Das quatro causas
aristotélicas – material, formal, final e eficiente – para a constituição das
coisas no âmbito dos entes, ou seja, na dimensão do que é insuficiente para sua
própria existência, a causa material diz respeito à matéria pelas quais tais
coisas são criadas. Exemplificando, temos a madeira (matéria) extraída para se
construir (causa final) uma cadeira (forma). E quem executará tal tarefa (causa
eficiente) será o marceneiro. Portanto, a cadeira não existe por si. Foi necessária
a intervenção técnica do homem para suprir aquilo que a natureza (phýsis) não é capaz de fornecer. E ainda
é preciso dizer que natureza não é só isso que aparece aos nossos olhos e
constitui uma paisagem ou a fonte material para um objeto. O sentido grego
empreendido pela phýsis é mais amplo
e foi esquecido desde sua tradução para o latim natura, de onde temos “natureza” enquanto o que está circunscrito
ao limite de nossos olhos. Phýsis não
está apenas no que aparece, mas na antecedência do que surge. É o surgimento em
sua ação originária.
A tensão entre matéria
(hylé) e forma (morphé) estabelece o caráter primeiro da constituição dos entes,
principalmente no que diz respeito à relação entre serventia e inutilidade de
uma coisa. Queremos dizer com isso que tal tensão empreende uma relação interna
na realização de uma coisa, haja vista que tanto o fim a que se determina uma
produção coisal quanto aquele que a produz caracterizam sua ambiência externa
por não estar presente na composição elementar de um ente.
Matéria diz aquilo que
está na antecedência de um produto, na condição para realização de uma
serventia. À matéria se confere o caráter de constância, na medida em que trata
do repouso concernente a uma coisa. Mais ainda, essencializa-se naquilo que
aparece, ou seja, tanto exerce o caráter primordial de habitação silenciosa do
vir a ser de uma coisa quanto confere a essa coisa as características que a
determinarão como algo específico: “Aquilo que dá às coisas o que é constante e
é seu cerne, mas que ao mesmo tempo também causa o modo de seu afluxo sensível,
o colorido, o sonoro, a dureza, o maciço, é a materialidade das coisas” (HEIDEGGER: 2010, p. 61).
##########
CONJUNTO DE TAREFAS:
(1) Como você resumiria em duas frases o trecho sobre as causas aristotélicas?
(2) Escreva a continuação do trecho sobre as causas aristotélicas, começando logo após a citação de Heidegger que o encerra.

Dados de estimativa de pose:
##########
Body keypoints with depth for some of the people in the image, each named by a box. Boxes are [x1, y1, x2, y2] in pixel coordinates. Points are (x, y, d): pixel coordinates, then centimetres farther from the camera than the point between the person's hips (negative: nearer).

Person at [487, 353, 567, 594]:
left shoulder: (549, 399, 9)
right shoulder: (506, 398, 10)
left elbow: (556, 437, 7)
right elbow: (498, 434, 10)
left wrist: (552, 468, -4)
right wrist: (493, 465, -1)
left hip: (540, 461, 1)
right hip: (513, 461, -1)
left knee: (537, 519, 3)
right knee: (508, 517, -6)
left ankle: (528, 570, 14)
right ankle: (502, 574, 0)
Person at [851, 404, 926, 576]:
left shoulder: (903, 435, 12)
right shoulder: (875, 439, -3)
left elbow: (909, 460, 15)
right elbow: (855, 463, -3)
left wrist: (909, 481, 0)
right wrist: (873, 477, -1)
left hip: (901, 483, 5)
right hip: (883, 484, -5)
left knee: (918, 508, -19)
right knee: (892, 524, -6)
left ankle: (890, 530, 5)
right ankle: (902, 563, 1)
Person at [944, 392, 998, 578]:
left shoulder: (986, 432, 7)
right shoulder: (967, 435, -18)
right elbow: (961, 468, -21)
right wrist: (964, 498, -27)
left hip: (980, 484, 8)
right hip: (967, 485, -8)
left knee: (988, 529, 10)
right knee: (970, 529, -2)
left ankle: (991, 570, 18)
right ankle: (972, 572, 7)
##########
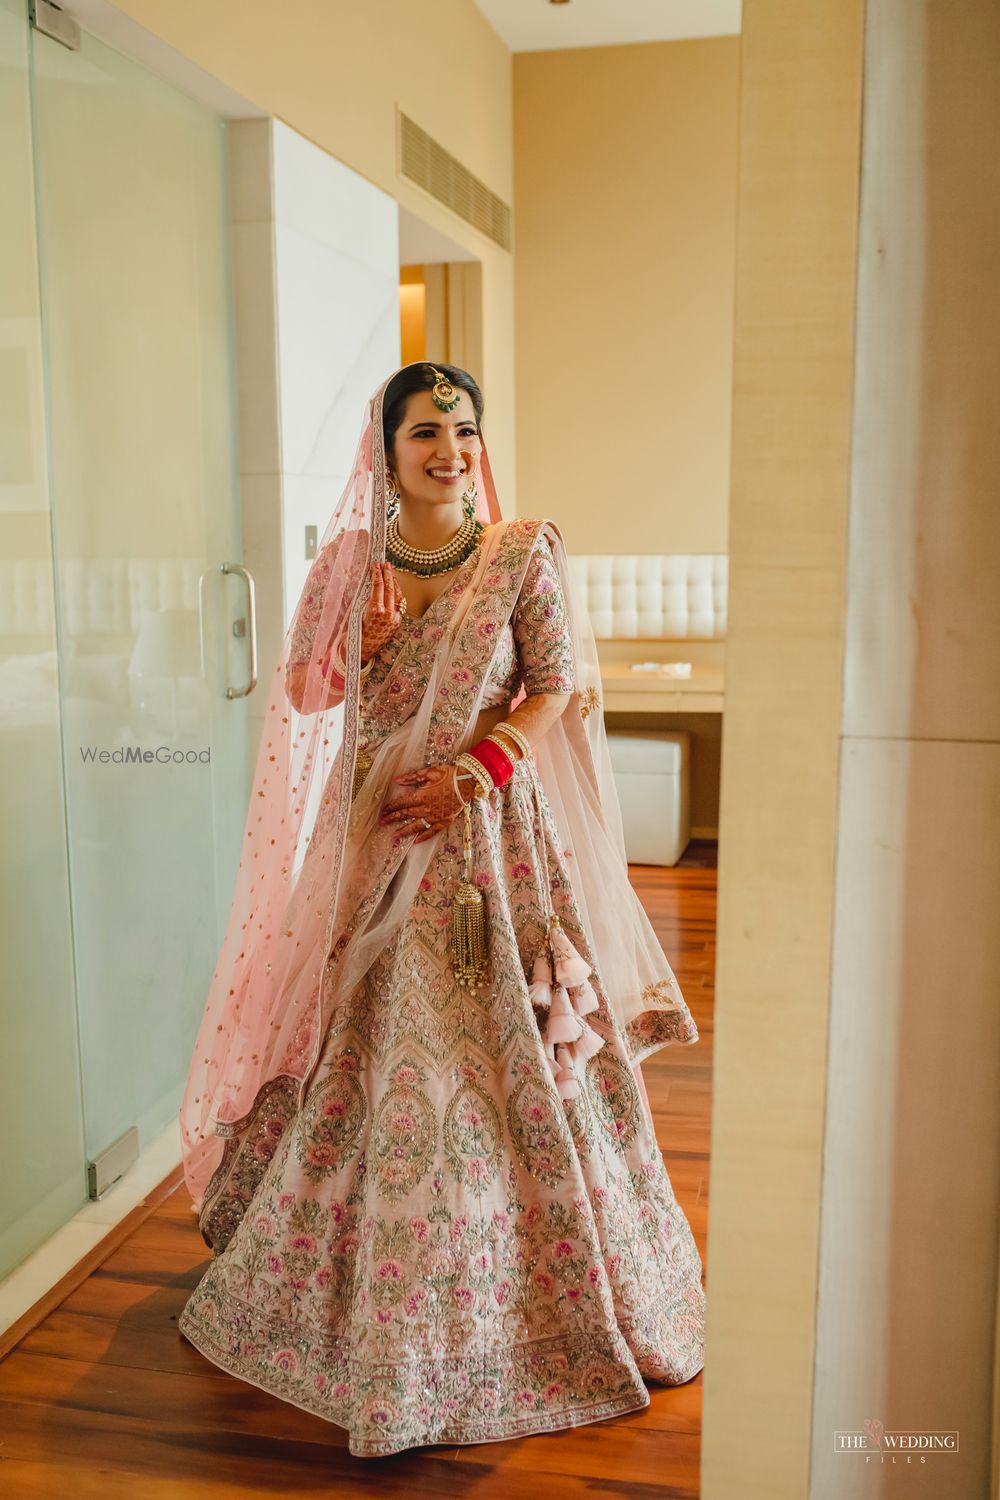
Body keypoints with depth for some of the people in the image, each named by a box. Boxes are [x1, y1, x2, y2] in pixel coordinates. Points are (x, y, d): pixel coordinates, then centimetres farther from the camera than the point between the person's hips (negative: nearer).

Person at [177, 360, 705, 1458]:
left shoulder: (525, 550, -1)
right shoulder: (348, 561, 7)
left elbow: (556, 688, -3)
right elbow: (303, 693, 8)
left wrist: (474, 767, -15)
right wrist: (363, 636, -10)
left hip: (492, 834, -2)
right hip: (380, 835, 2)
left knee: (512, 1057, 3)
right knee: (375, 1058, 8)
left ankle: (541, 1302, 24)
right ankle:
##########
RESPOSTAS:
(1) Das quatro causas aristotélicas, a material diz respeito à matéria de que as coisas são feitas, como a madeira com que o marceneiro constrói uma cadeira, e a phýsis grega tem um sentido mais amplo que a natura latina, sendo o surgimento em sua ação originária. A tensão entre matéria e forma estabelece o caráter primeiro da constituição dos entes, e a matéria, que está na antecedência do produto e tem caráter de constância, confere à coisa as características que a determinam como algo específico.

(2)
A implementação formal
de uma matéria está em íntima relação com o objetivo a que tal construção se
refere. Ou seja, ninguém constrói uma cadeira pura e simplesmente para que ela
exista. Há aí uma intenção, um fim, uma finalidade (causa final) a ser
cumprida. Portanto, junta-se à tensão entre matéria e forma o objetivo a ser
cumprido, o télos. E a essa palavra
grega normalmente se atribui o sentido de finalidade, considerando o desgaste
metafísico, na dimensão entitativa, a que foi submetida. Contudo, télos em seu sentido originário diz a
plenitude de realização: “o télos, o
sentido de toda ação, é consumar a atitude, é o sumo desenvolvimento do vigor
de sua plenitude. Atitude, como a consumação de todos os sentidos das ações” (LEÃO: 1992, p. 156).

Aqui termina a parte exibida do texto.